**What you are asked to do:**
Reproduce the entries below line for line, starting at the first line and ending at the line that contains "Присоединяйтесь к профессионалам". Include both of those lines.
....................
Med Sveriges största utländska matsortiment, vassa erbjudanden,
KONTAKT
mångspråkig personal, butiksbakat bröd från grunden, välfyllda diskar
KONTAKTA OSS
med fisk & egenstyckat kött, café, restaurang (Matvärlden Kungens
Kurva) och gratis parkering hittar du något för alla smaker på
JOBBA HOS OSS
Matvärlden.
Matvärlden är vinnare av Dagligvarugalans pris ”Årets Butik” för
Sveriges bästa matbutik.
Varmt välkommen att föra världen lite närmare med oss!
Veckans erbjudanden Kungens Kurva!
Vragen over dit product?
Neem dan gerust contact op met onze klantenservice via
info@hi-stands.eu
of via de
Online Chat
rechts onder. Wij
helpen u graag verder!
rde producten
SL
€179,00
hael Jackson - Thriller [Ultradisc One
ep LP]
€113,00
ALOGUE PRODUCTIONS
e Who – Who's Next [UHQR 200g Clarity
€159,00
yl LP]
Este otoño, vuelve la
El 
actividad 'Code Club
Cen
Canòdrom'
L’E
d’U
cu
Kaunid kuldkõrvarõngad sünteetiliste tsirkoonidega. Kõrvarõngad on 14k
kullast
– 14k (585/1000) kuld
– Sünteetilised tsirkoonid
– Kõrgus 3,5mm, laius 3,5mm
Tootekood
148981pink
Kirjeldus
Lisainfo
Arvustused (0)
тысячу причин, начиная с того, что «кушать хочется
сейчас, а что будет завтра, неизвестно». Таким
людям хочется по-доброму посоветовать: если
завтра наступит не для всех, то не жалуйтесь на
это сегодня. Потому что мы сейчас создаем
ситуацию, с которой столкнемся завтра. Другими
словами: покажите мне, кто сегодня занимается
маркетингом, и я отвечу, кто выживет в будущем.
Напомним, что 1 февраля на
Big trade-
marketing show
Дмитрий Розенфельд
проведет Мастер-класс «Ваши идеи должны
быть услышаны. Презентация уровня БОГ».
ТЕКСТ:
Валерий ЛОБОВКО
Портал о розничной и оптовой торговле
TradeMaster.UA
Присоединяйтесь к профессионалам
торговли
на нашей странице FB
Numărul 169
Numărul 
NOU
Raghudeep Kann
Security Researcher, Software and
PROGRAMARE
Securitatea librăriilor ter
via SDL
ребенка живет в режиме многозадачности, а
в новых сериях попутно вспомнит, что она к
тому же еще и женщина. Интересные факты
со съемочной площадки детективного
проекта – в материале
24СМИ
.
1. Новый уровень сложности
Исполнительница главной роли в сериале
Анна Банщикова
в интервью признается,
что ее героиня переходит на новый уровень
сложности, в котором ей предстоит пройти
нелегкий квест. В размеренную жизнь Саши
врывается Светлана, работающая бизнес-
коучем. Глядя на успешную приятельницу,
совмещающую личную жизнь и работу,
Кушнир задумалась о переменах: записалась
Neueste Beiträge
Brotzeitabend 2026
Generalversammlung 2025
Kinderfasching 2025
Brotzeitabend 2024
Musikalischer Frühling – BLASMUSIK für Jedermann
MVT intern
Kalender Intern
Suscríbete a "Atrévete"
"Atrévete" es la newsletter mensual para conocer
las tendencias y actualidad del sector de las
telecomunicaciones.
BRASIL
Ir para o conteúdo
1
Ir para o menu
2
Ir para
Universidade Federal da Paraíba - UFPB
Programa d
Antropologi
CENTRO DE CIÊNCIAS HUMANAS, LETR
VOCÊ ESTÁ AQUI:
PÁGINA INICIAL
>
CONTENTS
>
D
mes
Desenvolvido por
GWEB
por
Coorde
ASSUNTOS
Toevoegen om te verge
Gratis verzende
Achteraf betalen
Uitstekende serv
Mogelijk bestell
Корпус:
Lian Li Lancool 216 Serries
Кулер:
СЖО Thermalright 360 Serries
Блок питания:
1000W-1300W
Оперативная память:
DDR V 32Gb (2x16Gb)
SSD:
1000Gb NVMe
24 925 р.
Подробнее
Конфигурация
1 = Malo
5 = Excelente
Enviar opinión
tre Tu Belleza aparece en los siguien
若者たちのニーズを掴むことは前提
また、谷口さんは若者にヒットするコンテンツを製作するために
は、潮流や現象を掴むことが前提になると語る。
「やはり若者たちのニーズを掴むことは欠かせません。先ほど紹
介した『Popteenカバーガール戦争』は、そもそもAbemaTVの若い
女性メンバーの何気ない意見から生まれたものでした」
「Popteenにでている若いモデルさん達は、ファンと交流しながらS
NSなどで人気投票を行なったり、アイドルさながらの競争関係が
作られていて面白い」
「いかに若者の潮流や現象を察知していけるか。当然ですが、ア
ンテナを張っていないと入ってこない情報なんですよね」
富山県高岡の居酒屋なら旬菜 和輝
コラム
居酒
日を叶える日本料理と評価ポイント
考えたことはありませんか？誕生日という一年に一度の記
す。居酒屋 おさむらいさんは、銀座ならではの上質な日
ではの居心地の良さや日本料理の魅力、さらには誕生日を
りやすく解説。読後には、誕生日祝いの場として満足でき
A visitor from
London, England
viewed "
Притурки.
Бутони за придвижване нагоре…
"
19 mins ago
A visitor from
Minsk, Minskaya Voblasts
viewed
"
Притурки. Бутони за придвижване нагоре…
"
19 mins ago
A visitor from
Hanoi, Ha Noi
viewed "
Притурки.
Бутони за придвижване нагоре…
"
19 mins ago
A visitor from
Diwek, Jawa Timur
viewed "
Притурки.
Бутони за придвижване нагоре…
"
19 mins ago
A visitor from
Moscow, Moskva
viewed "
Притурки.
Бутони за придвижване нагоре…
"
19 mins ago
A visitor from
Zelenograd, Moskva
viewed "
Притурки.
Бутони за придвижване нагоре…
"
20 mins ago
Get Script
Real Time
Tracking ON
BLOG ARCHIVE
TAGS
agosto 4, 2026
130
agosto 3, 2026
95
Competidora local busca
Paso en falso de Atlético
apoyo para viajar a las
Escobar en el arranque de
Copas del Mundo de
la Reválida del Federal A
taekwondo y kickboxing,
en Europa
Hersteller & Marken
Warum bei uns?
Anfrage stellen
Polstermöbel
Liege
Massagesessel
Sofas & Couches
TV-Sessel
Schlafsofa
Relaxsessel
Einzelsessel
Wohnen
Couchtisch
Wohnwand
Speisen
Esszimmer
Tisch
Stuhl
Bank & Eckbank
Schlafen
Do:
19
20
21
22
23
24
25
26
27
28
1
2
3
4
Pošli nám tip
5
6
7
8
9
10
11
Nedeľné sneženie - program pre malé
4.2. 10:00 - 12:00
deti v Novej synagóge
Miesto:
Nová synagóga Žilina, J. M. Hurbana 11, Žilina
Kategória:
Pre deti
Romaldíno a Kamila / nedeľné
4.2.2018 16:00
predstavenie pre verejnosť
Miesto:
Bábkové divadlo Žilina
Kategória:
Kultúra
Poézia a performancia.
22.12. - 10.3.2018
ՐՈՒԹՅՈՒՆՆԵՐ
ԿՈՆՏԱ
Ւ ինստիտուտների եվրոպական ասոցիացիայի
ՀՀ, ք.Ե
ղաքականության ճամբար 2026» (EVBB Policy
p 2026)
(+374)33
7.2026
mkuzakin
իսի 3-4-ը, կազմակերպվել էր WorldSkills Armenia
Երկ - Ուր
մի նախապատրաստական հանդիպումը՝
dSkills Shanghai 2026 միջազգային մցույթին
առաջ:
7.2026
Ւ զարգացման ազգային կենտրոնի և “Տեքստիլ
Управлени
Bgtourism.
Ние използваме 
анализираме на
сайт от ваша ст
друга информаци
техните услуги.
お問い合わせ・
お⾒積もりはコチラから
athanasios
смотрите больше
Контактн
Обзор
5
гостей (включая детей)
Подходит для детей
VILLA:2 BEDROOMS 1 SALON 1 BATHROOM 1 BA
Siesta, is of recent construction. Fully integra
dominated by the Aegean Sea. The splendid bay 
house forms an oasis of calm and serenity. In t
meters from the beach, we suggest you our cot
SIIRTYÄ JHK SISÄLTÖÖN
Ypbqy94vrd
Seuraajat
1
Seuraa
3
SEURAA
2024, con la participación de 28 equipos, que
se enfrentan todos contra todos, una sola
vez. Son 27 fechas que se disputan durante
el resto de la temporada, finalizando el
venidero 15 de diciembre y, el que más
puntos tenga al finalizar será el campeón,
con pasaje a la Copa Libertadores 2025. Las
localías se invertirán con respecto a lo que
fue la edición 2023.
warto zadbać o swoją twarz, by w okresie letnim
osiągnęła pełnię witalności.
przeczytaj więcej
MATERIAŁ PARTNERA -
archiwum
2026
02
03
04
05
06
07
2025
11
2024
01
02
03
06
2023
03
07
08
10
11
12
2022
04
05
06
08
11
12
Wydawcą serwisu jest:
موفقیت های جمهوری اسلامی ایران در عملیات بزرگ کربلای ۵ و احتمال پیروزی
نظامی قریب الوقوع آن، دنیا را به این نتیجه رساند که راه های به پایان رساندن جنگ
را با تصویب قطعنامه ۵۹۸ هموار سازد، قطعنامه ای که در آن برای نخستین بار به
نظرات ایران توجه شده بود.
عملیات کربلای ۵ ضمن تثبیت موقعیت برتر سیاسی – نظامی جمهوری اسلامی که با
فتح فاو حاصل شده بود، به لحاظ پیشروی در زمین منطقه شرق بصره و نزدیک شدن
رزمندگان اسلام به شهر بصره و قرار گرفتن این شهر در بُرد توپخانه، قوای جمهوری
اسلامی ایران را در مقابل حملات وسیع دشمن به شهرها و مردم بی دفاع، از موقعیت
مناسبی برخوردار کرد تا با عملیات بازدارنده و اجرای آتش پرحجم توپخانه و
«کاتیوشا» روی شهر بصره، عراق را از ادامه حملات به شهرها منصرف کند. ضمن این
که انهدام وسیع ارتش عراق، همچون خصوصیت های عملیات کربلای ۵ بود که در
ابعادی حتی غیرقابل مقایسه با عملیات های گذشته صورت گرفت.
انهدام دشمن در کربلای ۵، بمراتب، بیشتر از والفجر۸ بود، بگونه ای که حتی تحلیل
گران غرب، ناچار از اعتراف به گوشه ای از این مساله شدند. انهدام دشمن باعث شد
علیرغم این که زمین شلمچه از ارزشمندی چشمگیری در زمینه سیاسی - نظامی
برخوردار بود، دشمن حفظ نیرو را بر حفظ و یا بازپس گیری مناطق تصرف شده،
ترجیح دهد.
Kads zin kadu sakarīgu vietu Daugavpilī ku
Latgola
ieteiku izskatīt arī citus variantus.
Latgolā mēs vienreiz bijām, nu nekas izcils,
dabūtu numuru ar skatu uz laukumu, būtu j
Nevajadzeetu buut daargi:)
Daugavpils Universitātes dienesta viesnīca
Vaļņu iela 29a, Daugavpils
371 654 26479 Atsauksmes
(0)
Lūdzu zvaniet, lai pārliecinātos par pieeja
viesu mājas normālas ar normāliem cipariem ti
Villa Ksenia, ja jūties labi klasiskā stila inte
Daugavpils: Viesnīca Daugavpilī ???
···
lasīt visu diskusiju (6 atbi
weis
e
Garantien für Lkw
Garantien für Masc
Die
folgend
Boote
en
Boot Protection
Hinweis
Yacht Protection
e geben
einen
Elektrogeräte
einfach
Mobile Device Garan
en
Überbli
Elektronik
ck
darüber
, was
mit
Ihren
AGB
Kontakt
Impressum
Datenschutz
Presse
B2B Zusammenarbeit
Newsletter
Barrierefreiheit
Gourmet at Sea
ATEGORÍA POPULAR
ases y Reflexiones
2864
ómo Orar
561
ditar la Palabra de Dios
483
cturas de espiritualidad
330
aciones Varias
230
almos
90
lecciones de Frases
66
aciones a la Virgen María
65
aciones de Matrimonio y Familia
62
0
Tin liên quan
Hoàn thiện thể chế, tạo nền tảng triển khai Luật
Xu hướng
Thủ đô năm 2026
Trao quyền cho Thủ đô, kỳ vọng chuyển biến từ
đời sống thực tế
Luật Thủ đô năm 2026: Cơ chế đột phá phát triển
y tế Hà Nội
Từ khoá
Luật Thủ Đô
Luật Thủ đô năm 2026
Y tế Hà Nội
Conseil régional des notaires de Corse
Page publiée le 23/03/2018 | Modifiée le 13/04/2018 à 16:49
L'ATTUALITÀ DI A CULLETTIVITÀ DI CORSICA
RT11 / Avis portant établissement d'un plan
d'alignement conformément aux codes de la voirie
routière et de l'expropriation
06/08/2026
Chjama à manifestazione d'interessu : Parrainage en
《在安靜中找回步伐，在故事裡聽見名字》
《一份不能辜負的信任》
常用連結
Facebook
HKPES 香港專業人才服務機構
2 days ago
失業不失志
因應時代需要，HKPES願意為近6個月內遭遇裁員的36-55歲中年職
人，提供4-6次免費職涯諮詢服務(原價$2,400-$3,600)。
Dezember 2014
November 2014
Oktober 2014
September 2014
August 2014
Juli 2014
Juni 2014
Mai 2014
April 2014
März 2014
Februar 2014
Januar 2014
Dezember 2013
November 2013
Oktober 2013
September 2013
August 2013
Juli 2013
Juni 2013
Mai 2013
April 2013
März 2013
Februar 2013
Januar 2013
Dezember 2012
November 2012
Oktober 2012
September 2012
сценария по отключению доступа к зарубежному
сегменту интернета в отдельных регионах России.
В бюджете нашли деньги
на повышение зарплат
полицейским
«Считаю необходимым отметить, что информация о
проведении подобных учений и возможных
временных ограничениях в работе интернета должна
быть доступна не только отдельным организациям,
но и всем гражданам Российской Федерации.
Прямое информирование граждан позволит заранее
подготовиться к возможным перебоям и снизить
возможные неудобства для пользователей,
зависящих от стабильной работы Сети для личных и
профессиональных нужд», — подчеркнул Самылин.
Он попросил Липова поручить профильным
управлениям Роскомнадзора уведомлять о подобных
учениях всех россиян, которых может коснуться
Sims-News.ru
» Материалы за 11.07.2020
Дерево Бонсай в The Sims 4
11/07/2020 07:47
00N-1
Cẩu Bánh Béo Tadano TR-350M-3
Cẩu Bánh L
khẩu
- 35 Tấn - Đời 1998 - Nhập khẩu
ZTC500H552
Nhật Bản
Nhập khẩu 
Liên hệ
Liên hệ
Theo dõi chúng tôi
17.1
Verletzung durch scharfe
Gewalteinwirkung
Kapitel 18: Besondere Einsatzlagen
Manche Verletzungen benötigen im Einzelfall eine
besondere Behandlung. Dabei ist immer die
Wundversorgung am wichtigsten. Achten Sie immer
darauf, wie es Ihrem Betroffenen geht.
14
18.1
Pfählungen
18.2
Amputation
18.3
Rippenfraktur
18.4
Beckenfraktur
....................
**Task solution:**
Med Sveriges största utländska matsortiment, vassa erbjudanden,
KONTAKT
mångspråkig personal, butiksbakat bröd från grunden, välfyllda diskar
KONTAKTA OSS
med fisk & egenstyckat kött, café, restaurang (Matvärlden Kungens
Kurva) och gratis parkering hittar du något för alla smaker på
JOBBA HOS OSS
Matvärlden.
Matvärlden är vinnare av Dagligvarugalans pris ”Årets Butik” för
Sveriges bästa matbutik.
Varmt välkommen att föra världen lite närmare med oss!
Veckans erbjudanden Kungens Kurva!
Vragen over dit product?
Neem dan gerust contact op met onze klantenservice via
info@hi-stands.eu
of via de
Online Chat
rechts onder. Wij
helpen u graag verder!
rde producten
SL
€179,00
hael Jackson - Thriller [Ultradisc One
ep LP]
€113,00
ALOGUE PRODUCTIONS
e Who – Who's Next [UHQR 200g Clarity
€159,00
yl LP]
Este otoño, vuelve la
El 
actividad 'Code Club
Cen
Canòdrom'
L’E
d’U
cu
Kaunid kuldkõrvarõngad sünteetiliste tsirkoonidega. Kõrvarõngad on 14k
kullast
– 14k (585/1000) kuld
– Sünteetilised tsirkoonid
– Kõrgus 3,5mm, laius 3,5mm
Tootekood
148981pink
Kirjeldus
Lisainfo
Arvustused (0)
тысячу причин, начиная с того, что «кушать хочется
сейчас, а что будет завтра, неизвестно». Таким
людям хочется по-доброму посоветовать: если
завтра наступит не для всех, то не жалуйтесь на
это сегодня. Потому что мы сейчас создаем
ситуацию, с которой столкнемся завтра. Другими
словами: покажите мне, кто сегодня занимается
маркетингом, и я отвечу, кто выживет в будущем.
Напомним, что 1 февраля на
Big trade-
marketing show
Дмитрий Розенфельд
проведет Мастер-класс «Ваши идеи должны
быть услышаны. Презентация уровня БОГ».
ТЕКСТ:
Валерий ЛОБОВКО
Портал о розничной и оптовой торговле
TradeMaster.UA
Присоединяйтесь к профессионалам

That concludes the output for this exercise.